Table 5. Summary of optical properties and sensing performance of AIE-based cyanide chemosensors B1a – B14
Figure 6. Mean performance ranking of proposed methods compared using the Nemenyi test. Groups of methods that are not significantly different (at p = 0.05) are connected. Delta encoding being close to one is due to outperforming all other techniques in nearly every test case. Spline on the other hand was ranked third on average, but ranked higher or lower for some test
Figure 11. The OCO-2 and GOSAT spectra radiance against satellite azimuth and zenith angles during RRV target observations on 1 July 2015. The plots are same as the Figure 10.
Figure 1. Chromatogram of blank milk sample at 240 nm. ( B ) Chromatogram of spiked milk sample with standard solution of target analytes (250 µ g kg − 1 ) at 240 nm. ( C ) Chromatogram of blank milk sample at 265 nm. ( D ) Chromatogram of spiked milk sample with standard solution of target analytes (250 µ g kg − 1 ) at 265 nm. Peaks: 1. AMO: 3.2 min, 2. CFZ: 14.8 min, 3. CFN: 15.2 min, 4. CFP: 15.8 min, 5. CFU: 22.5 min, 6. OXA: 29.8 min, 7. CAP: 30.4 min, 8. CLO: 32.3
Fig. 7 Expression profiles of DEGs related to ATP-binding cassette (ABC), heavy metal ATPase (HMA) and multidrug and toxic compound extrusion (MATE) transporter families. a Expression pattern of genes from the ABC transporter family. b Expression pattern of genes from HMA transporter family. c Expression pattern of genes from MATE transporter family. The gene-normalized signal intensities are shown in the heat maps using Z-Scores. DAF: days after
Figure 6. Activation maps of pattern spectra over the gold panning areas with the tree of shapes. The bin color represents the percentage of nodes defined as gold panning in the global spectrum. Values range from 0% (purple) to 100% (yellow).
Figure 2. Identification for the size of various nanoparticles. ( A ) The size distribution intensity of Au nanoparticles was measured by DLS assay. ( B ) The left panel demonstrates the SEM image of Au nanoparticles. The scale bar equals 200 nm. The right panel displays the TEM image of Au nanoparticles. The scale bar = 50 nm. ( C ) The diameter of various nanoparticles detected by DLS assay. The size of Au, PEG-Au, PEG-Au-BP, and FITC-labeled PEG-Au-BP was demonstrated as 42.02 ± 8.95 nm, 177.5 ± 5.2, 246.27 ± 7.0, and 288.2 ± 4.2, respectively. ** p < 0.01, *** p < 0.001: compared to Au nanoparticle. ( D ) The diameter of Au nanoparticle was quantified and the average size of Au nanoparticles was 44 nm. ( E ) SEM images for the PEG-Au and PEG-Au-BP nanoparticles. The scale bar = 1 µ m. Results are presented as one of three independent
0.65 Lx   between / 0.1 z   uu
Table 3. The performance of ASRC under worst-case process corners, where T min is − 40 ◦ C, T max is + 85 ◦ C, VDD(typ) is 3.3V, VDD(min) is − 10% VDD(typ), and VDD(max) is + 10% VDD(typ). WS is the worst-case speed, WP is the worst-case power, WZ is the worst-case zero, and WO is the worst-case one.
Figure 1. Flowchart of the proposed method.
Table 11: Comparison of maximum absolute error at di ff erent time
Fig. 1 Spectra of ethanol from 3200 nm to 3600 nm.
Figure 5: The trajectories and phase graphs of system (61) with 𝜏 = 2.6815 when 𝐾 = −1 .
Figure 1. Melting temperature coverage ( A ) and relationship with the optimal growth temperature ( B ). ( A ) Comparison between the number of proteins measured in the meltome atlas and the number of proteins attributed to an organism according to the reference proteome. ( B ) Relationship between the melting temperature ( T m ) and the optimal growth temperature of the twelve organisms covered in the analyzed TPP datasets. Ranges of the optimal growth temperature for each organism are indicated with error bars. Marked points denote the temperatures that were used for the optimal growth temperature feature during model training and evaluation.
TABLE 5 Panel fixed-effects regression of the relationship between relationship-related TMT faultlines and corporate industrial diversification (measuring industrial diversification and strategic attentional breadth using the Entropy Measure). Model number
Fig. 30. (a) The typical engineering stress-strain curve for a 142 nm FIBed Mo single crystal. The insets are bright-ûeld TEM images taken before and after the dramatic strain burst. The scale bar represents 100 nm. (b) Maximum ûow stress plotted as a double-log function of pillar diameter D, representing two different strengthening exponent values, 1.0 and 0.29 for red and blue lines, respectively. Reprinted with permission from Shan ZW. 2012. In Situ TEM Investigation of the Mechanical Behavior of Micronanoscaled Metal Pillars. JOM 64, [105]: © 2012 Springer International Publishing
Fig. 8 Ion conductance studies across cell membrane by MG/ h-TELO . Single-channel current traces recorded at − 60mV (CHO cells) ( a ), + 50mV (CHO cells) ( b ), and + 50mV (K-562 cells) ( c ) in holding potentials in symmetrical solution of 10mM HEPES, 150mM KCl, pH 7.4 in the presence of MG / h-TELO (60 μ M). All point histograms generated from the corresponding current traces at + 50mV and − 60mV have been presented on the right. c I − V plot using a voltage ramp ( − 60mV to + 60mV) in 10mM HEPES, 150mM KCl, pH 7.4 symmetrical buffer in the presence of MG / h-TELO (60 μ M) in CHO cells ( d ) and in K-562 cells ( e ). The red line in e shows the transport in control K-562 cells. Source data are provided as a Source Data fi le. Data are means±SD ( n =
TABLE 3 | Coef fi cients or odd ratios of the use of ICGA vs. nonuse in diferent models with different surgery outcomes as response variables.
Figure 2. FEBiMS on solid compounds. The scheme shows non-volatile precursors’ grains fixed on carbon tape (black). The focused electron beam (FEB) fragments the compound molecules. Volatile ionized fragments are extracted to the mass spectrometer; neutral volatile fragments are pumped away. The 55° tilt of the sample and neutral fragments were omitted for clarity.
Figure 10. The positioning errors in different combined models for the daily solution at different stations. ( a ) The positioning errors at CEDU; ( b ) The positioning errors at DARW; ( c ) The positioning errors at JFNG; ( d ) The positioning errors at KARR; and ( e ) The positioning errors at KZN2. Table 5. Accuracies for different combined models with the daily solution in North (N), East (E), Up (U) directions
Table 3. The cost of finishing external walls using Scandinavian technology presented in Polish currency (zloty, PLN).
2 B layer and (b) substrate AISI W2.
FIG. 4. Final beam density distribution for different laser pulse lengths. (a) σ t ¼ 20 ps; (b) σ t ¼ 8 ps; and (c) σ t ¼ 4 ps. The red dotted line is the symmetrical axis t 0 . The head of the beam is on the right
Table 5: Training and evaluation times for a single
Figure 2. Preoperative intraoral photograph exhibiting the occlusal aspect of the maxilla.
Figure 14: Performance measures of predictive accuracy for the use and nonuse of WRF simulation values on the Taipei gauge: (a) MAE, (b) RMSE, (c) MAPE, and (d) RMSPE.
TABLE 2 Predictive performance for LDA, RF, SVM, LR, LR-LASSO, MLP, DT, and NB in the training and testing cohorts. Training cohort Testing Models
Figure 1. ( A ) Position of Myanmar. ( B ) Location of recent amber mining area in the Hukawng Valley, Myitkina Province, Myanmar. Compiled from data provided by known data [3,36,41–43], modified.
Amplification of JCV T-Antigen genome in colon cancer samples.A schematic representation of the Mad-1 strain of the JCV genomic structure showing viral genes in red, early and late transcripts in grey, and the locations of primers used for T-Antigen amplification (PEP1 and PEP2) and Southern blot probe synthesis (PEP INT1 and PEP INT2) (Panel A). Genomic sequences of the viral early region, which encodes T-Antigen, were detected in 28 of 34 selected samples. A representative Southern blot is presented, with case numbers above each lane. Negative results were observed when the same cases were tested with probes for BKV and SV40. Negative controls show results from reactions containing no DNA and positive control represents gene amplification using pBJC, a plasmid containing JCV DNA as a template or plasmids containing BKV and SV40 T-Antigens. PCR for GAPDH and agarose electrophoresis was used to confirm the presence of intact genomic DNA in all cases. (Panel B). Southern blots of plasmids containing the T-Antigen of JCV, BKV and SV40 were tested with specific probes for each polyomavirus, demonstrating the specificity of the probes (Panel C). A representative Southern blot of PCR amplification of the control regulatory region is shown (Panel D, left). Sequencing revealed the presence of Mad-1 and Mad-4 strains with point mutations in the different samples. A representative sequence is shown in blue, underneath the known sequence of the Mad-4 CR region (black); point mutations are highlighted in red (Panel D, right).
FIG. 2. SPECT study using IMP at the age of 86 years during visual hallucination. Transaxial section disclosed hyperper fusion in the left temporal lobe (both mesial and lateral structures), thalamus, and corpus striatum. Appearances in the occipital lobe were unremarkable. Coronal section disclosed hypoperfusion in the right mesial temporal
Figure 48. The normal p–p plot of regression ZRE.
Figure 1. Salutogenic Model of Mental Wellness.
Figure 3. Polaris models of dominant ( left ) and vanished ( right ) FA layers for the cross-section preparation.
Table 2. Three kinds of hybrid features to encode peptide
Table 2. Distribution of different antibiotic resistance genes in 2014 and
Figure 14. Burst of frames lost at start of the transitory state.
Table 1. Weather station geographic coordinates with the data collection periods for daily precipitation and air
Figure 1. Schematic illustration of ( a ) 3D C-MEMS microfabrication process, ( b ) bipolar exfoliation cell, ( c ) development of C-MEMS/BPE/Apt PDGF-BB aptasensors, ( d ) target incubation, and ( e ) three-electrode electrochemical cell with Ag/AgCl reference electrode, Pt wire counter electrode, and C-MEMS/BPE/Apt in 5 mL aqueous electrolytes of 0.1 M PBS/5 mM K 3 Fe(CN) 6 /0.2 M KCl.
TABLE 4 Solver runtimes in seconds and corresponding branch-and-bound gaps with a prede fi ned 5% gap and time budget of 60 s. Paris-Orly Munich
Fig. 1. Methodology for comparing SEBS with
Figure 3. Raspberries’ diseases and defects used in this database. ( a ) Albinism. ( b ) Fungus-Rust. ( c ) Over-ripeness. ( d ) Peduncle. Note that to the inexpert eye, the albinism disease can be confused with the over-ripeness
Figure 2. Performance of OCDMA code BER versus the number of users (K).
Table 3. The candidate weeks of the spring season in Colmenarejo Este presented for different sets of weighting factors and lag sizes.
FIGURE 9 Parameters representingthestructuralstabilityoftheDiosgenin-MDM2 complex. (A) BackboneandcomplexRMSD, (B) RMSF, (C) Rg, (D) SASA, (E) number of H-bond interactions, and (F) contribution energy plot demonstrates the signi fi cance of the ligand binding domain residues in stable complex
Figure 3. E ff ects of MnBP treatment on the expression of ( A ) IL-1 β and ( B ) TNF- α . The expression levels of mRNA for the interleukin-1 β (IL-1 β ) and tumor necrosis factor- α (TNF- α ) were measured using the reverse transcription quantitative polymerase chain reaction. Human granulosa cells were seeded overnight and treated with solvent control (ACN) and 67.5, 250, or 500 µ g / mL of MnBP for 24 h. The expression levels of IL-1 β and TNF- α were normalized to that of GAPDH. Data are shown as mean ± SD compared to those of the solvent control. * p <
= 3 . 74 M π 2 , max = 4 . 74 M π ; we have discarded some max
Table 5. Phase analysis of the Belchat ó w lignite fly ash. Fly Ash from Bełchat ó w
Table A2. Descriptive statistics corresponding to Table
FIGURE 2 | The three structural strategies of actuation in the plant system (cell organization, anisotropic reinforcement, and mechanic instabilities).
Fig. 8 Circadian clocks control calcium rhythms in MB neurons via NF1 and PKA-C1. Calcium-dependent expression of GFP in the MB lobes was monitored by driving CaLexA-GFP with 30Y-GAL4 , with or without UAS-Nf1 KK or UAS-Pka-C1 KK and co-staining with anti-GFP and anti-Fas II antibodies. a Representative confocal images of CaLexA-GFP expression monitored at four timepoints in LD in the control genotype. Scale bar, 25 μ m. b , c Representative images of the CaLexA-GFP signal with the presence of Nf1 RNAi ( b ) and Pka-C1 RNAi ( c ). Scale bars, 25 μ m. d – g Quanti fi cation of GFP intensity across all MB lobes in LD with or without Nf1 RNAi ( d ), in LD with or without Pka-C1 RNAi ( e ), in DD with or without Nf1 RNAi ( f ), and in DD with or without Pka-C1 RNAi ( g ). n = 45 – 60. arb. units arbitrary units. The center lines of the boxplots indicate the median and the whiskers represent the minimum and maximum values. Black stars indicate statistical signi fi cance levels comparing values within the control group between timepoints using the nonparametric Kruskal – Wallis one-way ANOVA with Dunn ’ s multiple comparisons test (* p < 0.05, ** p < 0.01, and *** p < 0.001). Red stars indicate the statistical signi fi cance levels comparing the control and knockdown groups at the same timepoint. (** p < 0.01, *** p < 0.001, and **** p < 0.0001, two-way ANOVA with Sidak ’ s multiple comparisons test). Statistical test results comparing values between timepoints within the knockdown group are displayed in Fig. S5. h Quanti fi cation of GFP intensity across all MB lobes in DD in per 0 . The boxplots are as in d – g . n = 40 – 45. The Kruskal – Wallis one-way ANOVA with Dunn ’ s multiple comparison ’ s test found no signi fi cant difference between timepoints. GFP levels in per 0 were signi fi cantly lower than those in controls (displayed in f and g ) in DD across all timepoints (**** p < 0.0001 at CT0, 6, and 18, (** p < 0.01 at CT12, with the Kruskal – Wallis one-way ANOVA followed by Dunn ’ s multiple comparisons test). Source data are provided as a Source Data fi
#####
• [WHAT YOU WILL DO] Above are the records. Print exactly, and only, the lines from the line with "TABLE 3 | Coef" to the line with "Figure 1. ( A", both inclusive.

• [RESULT OF THE TASK]
TABLE 3 | Coef fi cients or odd ratios of the use of ICGA vs. nonuse in diferent models with different surgery outcomes as response variables.
Figure 2. FEBiMS on solid compounds. The scheme shows non-volatile precursors’ grains fixed on carbon tape (black). The focused electron beam (FEB) fragments the compound molecules. Volatile ionized fragments are extracted to the mass spectrometer; neutral volatile fragments are pumped away. The 55° tilt of the sample and neutral fragments were omitted for clarity.
Figure 10. The positioning errors in different combined models for the daily solution at different stations. ( a ) The positioning errors at CEDU; ( b ) The positioning errors at DARW; ( c ) The positioning errors at JFNG; ( d ) The positioning errors at KARR; and ( e ) The positioning errors at KZN2. Table 5. Accuracies for different combined models with the daily solution in North (N), East (E), Up (U) directions
Table 3. The cost of finishing external walls using Scandinavian technology presented in Polish currency (zloty, PLN).
2 B layer and (b) substrate AISI W2.
FIG. 4. Final beam density distribution for different laser pulse lengths. (a) σ t ¼ 20 ps; (b) σ t ¼ 8 ps; and (c) σ t ¼ 4 ps. The red dotted line is the symmetrical axis t 0 . The head of the beam is on the right
Table 5: Training and evaluation times for a single
Figure 2. Preoperative intraoral photograph exhibiting the occlusal aspect of the maxilla.
Figure 14: Performance measures of predictive accuracy for the use and nonuse of WRF simulation values on the Taipei gauge: (a) MAE, (b) RMSE, (c) MAPE, and (d) RMSPE.
TABLE 2 Predictive performance for LDA, RF, SVM, LR, LR-LASSO, MLP, DT, and NB in the training and testing cohorts. Training cohort Testing Models
Figure 1. ( A ) Position of Myanmar. ( B ) Location of recent amber mining area in the Hukawng Valley, Myitkina Province, Myanmar. Compiled from data provided by known data [3,36,41–43], modified.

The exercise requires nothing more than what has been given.